Identification of potent inhibitors of kynurenine-3-monooxygenase from natural products: In silico and in vitro approaches
Redouane Rebai,
Miguel Carmena-Bargueño,
Mohammed Esseddik Toumi,
Imene Derardja,
Luc Jasmin,
Horacio Pérez-Sánchez,
Abdennacer Boudah
Affiliations
Redouane Rebai
Department of Natural and Life Sciences, University Mohamed Khider of Biskra, BP 145 RP, 07000, Biskra, Algeria; Laboratory of biotechnology, National Higher School of Biotechnology, Ville universitaire (university of Constantine 3) Ali Mendjeli, BP E66 25100, Constantine, Algeria; Corresponding author. Department of Biology, Mohamed Khider University, PO Box 145 RP, Postal code: 07000 Biskra, Algeria.
Miguel Carmena-Bargueño
Structural Bioinformatics and High-Performance Computing Research Group (BIO-HPC), Computer Engineering Department, Universidad Católica de Murcia (UCAM), Campus de los Jerónimos 135, 30107, Guadalupe, Spain
Mohammed Esseddik Toumi
Laboratory of Microbiological Engineering and Application, Biochemistry and Molecular and Cellular Biology Department, Faculty of Nature and Life Sciences, University of Mentouri Brothers Constantine 1, Constantine, 25017, Algeria
Imene Derardja
Department of Natural and Life Sciences, University Mohamed Khider of Biskra, BP 145 RP, 07000, Biskra, Algeria
Luc Jasmin
Department of Oral and Maxillofacial Surgery, University of California, San Francisco, 707 Parnassus Ave Suite D-1201, San Francisco, CA, 94143, USA
Horacio Pérez-Sánchez
Structural Bioinformatics and High-Performance Computing Research Group (BIO-HPC), Computer Engineering Department, Universidad Católica de Murcia (UCAM), Campus de los Jerónimos 135, 30107, Guadalupe, Spain
Abdennacer Boudah
Laboratory of biotechnology, National Higher School of Biotechnology, Ville universitaire (university of Constantine 3) Ali Mendjeli, BP E66 25100, Constantine, Algeria
Existing inhibitors of kynurenine-3-monooxygenase (KMO) have side effects and poorly cross the blood-brain barrier.

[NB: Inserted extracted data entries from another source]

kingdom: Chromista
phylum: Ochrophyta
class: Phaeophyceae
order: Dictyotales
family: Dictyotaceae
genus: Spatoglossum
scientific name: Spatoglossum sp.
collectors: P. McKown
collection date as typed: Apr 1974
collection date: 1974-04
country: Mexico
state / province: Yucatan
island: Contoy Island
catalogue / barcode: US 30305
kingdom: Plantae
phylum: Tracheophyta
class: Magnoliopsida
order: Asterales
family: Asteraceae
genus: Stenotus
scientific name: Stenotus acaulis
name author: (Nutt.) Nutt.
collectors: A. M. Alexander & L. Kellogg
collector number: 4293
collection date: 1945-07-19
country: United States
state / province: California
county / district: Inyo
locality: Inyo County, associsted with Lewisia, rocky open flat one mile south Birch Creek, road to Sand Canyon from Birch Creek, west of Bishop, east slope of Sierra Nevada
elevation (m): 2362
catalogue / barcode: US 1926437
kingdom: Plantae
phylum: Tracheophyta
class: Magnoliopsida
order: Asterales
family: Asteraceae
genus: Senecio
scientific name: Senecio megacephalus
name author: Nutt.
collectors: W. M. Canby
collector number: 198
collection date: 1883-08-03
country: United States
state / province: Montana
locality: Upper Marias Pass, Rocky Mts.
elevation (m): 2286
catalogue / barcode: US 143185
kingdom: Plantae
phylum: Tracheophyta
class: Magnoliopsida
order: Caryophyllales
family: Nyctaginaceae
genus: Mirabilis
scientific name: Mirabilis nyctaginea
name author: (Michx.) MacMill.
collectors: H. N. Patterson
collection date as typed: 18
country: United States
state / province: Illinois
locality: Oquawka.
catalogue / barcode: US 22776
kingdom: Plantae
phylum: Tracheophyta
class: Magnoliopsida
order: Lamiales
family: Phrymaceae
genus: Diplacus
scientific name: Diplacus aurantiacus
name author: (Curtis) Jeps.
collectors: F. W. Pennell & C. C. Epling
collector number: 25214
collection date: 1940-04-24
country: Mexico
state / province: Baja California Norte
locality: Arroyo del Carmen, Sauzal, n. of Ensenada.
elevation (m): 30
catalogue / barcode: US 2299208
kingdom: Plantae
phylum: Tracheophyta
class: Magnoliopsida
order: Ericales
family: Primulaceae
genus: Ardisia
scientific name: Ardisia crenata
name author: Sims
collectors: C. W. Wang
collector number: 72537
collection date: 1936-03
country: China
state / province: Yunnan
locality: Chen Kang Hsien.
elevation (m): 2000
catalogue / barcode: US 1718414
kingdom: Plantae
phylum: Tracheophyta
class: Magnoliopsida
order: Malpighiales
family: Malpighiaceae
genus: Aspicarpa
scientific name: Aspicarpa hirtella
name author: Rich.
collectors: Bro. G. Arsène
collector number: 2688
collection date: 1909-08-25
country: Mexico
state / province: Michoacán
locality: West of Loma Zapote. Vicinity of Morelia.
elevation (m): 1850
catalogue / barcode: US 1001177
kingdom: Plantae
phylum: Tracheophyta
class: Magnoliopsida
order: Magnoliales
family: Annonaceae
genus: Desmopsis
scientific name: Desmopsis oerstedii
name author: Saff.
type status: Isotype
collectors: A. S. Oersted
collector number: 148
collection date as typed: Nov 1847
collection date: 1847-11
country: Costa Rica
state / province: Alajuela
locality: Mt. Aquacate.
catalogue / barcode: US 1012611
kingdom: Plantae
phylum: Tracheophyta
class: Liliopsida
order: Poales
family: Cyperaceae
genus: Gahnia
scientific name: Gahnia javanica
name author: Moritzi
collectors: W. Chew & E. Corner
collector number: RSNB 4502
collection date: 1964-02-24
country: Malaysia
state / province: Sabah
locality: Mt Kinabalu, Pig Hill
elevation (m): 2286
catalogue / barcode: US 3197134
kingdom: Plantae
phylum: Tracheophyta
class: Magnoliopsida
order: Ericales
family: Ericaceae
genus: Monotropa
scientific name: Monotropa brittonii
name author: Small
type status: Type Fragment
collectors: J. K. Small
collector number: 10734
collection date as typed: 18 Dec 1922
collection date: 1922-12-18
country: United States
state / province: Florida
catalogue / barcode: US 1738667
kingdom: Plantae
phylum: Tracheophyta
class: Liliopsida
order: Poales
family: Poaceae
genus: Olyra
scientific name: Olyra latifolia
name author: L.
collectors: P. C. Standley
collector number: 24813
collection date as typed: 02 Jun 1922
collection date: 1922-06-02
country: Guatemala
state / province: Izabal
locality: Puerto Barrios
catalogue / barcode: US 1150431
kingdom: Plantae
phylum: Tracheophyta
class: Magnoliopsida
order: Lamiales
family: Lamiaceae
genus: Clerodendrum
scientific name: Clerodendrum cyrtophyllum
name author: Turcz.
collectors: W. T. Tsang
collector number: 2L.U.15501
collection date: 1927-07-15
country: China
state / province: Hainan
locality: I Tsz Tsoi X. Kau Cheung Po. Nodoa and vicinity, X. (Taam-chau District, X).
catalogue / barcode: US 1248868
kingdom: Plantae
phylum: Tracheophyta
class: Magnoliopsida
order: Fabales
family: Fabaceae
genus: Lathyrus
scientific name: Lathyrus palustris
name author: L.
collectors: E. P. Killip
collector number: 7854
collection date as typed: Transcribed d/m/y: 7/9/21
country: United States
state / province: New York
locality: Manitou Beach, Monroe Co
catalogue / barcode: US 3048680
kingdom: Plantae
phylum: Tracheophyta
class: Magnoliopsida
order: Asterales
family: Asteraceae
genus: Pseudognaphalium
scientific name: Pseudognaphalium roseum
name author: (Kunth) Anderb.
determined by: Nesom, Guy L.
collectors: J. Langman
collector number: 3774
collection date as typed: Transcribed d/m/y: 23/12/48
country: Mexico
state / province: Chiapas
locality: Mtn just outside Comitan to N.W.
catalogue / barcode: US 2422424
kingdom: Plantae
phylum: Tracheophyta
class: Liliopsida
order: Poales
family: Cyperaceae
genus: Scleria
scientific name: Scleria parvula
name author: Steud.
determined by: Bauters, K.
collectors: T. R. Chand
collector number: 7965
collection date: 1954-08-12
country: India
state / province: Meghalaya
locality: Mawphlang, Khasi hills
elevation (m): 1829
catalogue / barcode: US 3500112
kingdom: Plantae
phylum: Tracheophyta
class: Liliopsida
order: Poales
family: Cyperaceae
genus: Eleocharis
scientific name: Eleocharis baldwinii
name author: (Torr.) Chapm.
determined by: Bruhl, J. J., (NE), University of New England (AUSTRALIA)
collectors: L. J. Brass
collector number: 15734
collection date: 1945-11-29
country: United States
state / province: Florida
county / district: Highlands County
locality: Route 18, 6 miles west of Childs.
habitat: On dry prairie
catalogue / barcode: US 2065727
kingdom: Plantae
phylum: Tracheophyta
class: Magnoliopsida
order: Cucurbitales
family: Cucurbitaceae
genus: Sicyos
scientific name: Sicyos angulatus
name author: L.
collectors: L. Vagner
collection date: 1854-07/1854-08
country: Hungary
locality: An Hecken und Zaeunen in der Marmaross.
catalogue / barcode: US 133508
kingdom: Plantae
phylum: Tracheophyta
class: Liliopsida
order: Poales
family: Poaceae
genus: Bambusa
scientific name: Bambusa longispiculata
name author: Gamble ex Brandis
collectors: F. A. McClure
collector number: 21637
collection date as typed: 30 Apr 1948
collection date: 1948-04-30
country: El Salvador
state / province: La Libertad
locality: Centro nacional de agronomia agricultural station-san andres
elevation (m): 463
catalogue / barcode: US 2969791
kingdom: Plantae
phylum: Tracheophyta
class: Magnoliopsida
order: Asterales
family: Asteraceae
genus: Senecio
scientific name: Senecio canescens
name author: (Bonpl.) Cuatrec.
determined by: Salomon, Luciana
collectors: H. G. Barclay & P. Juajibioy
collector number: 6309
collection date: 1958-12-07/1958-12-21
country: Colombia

Therefore, the discovery of new molecules targeting KMO isnecessary.This study aims to develop a novel therapeutic drug targeting KMO using computational methods and experimental validation of natural compounds.The results of our study show that the top four compounds, namely, 3′-Hydroxy-alpha-naphthoflavone exhibited the best docking scores with KMO (−10.0 kcal/mol), followed by 3′-Hydroxy-ss-naphthoflavone (−9.9 kcal/mol), genkwanin (−9.2 kcal/mol) and apigenin(-9.1 kcal/mol) respectively. Molecular dynamics was used to assess the stability of the primary target, KMO, and inhibitor complexes. We found stable interactions of 3′-Hydroxy-ss-naphthoflavone and apigenin with KMO up to 100 ns. Further, kinetic measurements showed that 3′-Hydroxy-alpha-naphthoflavone and 3′-Hydroxy-ss-naphthoflavone induce competitive inhibition with a good IC50 activity (15.85 ± 0.98 μM and 18.71 ± 0.78, respectively), while Genkwanin and Apigenin exhibit non-competitive inhibition mechanism (21.61 ± 0.97 μM and 24.14 ± 1.00 μM, respectively).Drug-likeness features and ADME analysis features also showed that the top four compounds could be used as potential candidates to replace the synthetic KMO inhibitor drugs with known side effects and poor brain-blood barrier penetration.